• Material to process:

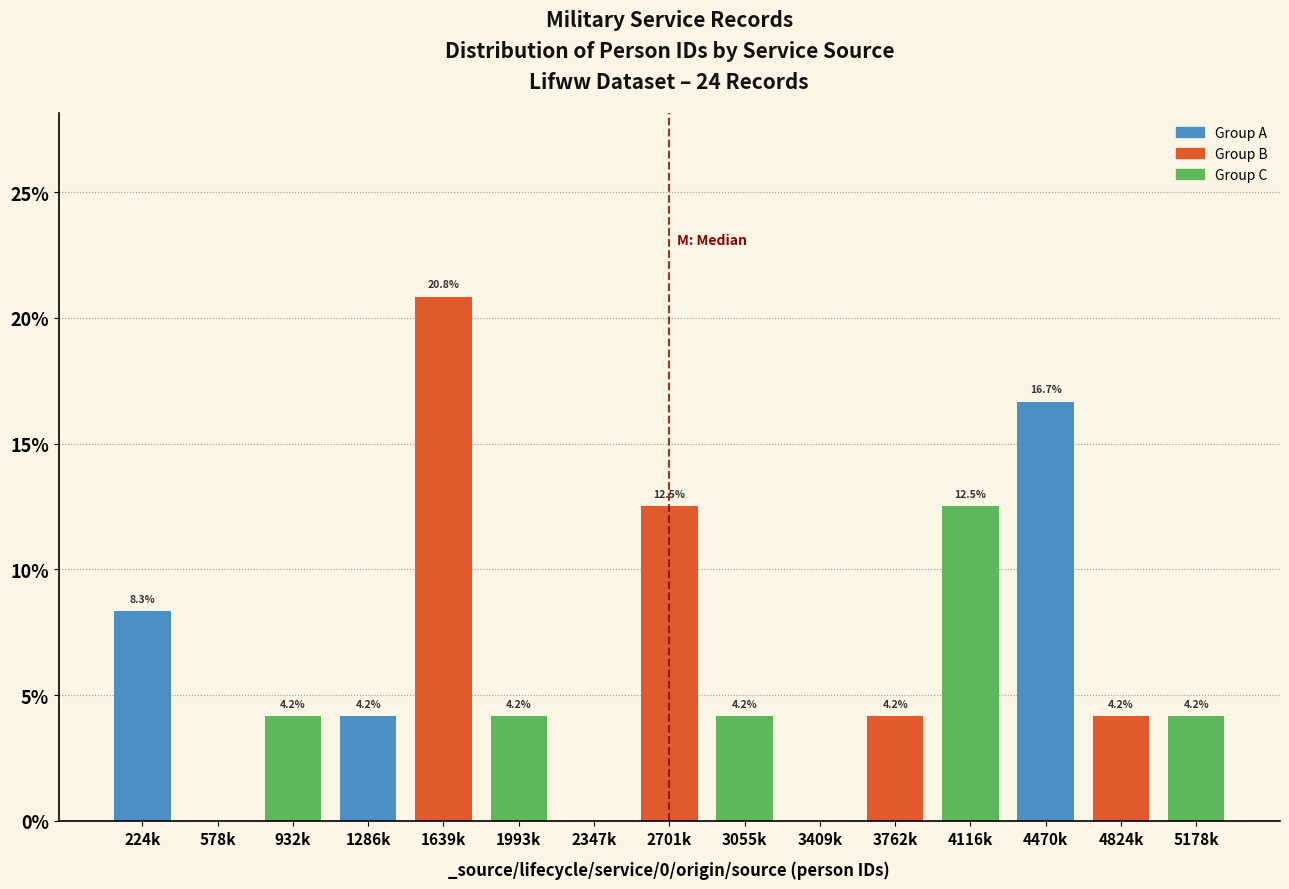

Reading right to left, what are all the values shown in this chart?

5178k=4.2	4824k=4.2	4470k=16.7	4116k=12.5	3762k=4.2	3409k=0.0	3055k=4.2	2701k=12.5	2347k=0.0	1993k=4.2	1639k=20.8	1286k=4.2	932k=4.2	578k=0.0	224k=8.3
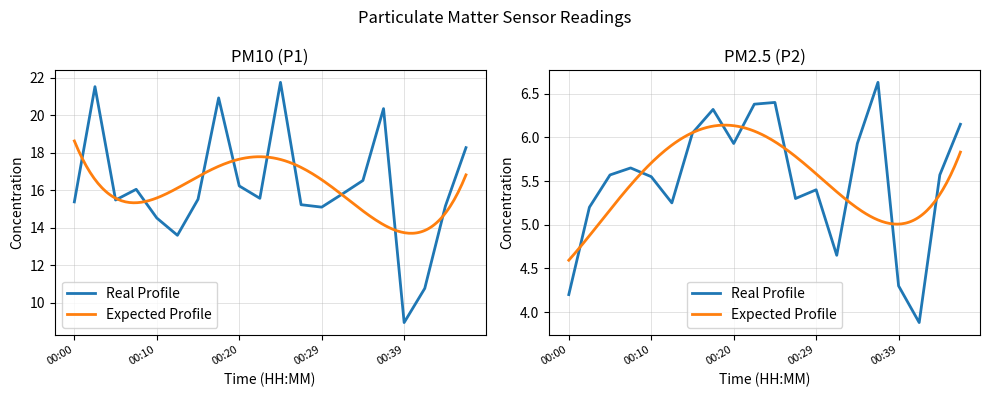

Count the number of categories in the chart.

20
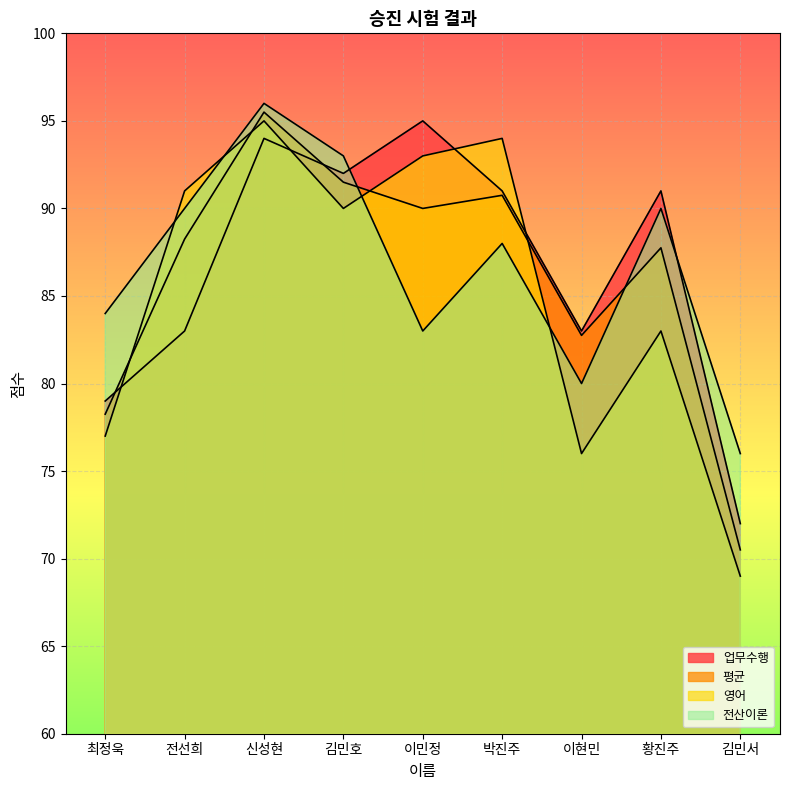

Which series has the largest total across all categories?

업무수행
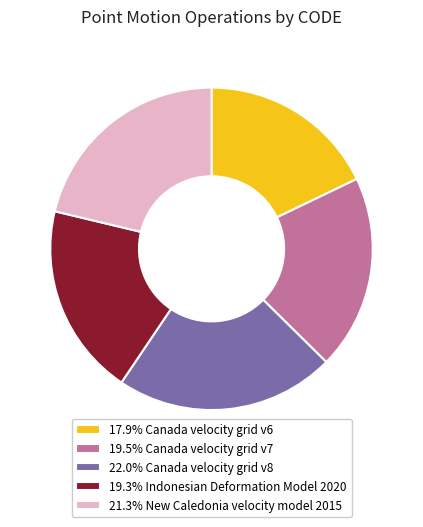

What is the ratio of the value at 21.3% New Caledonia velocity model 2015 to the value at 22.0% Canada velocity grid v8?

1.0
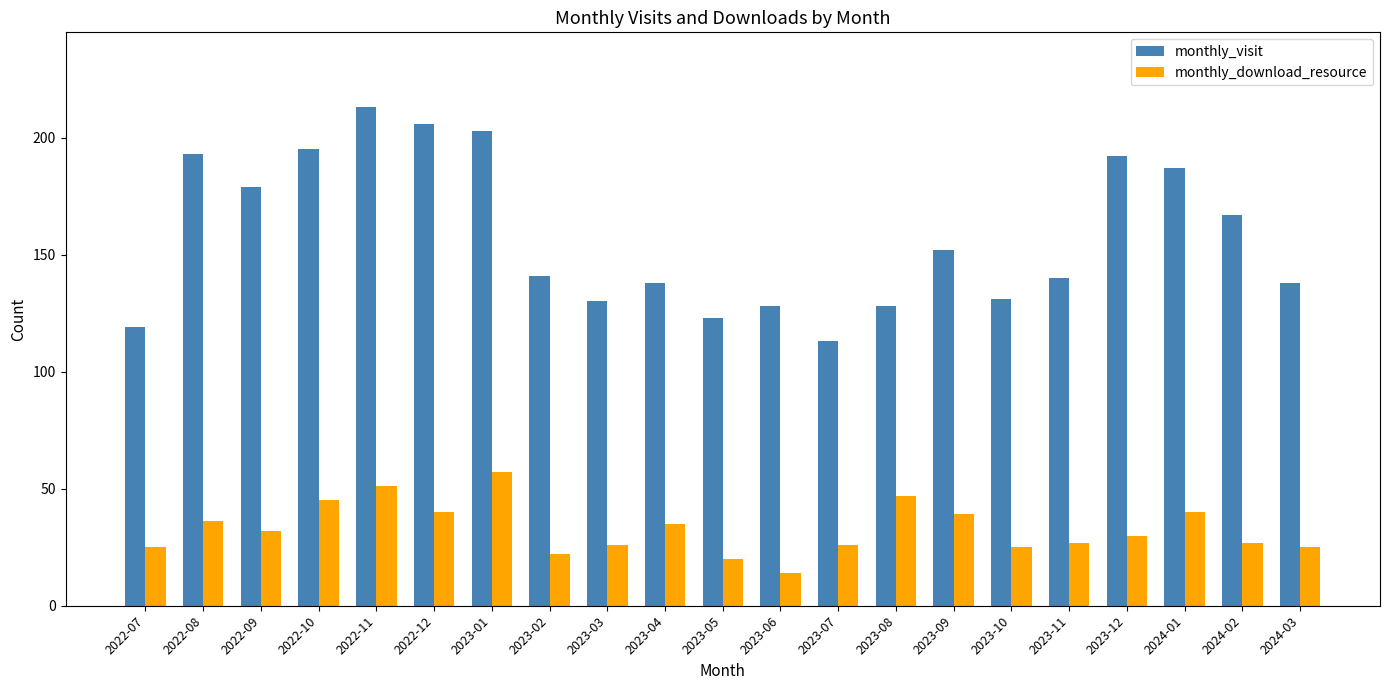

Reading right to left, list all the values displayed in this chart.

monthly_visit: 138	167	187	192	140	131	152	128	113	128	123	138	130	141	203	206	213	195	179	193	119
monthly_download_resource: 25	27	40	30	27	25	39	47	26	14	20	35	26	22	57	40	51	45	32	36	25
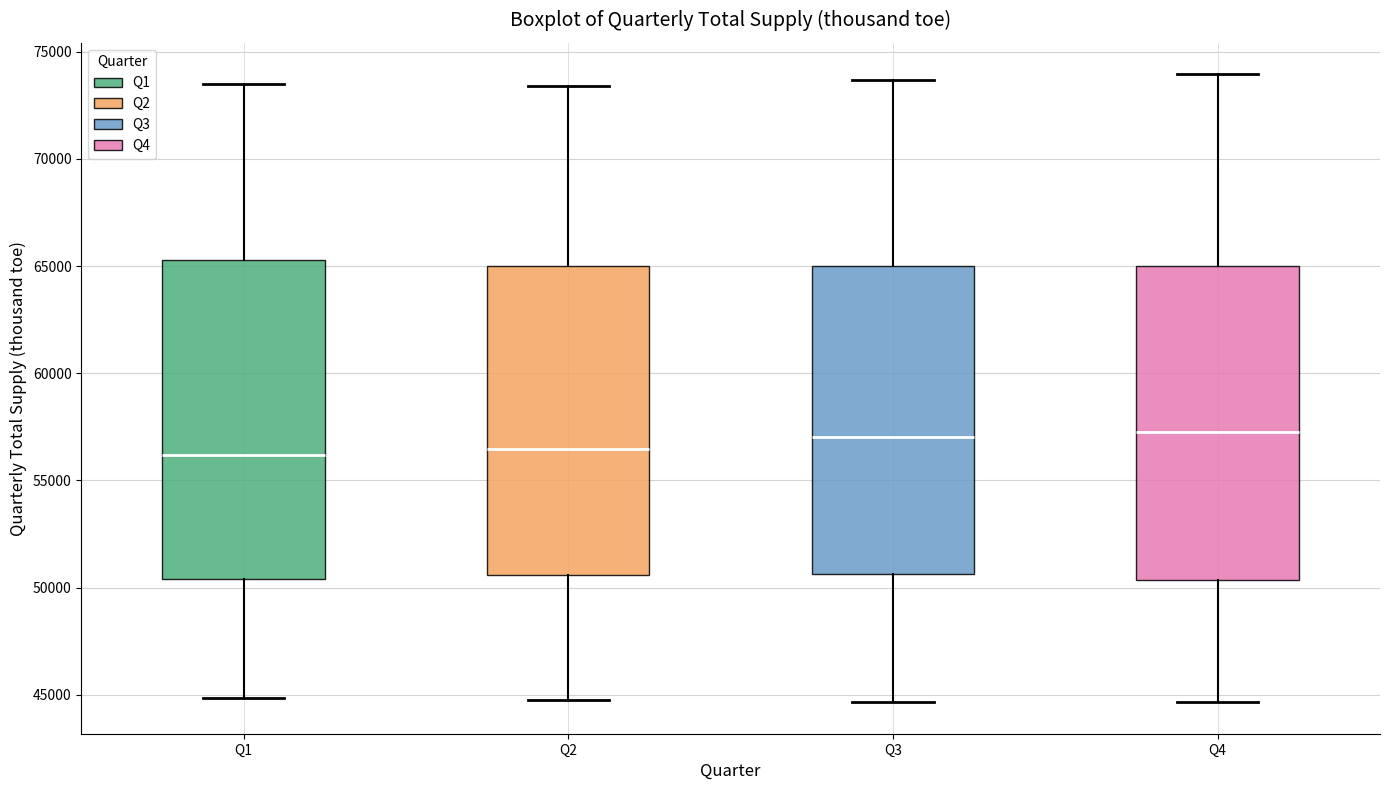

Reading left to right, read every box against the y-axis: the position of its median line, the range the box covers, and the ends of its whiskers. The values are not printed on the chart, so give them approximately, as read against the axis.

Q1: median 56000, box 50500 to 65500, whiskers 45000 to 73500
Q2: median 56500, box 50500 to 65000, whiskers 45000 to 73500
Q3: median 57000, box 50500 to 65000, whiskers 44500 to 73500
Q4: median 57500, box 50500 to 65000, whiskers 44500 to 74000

• Task requirements:
Reproduce the entire listing above verbatim, omitting the pictures.

• Result below:
Reading right to left, what are all the values shown in this chart?

5178k=4.2	4824k=4.2	4470k=16.7	4116k=12.5	3762k=4.2	3409k=0.0	3055k=4.2	2701k=12.5	2347k=0.0	1993k=4.2	1639k=20.8	1286k=4.2	932k=4.2	578k=0.0	224k=8.3

Count the number of categories in the chart.

20

Which series has the largest total across all categories?

업무수행

What is the ratio of the value at 21.3% New Caledonia velocity model 2015 to the value at 22.0% Canada velocity grid v8?

1.0

Reading right to left, list all the values displayed in this chart.

monthly_visit: 138	167	187	192	140	131	152	128	113	128	123	138	130	141	203	206	213	195	179	193	119
monthly_download_resource: 25	27	40	30	27	25	39	47	26	14	20	35	26	22	57	40	51	45	32	36	25

Reading left to right, read every box against the y-axis: the position of its median line, the range the box covers, and the ends of its whiskers. The values are not printed on the chart, so give them approximately, as read against the axis.

Q1: median 56000, box 50500 to 65500, whiskers 45000 to 73500
Q2: median 56500, box 50500 to 65000, whiskers 45000 to 73500
Q3: median 57000, box 50500 to 65000, whiskers 44500 to 73500
Q4: median 57500, box 50500 to 65000, whiskers 44500 to 74000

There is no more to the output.